# To-do item
The whole listing below must be printed again exactly, images excluded.

[Source records Boundary: Start]

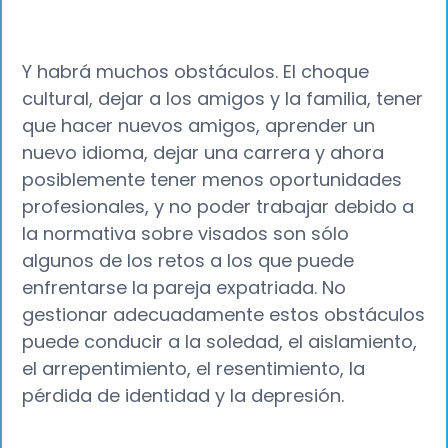
Y habrá muchos obstáculos. El choque
cultural, dejar a los amigos y la familia, tener
que hacer nuevos amigos, aprender un
nuevo idioma, dejar una carrera y ahora
posiblemente tener menos oportunidades
profesionales, y no poder trabajar debido a
la normativa sobre visados son sólo
algunos de los retos a los que puede
enfrentarse la pareja expatriada. No
gestionar adecuadamente estos obstáculos
puede conducir a la soledad, el aislamiento,
el arrepentimiento, el resentimiento, la
pérdida de identidad y la depresión.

[Source records Boundary: End]

# Task answer
Y habrá muchos obstáculos. El choque
cultural, dejar a los amigos y la familia, tener
que hacer nuevos amigos, aprender un
nuevo idioma, dejar una carrera y ahora
posiblemente tener menos oportunidades
profesionales, y no poder trabajar debido a
la normativa sobre visados son sólo
algunos de los retos a los que puede
enfrentarse la pareja expatriada. No
gestionar adecuadamente estos obstáculos
puede conducir a la soledad, el aislamiento,
el arrepentimiento, el resentimiento, la
pérdida de identidad y la depresión.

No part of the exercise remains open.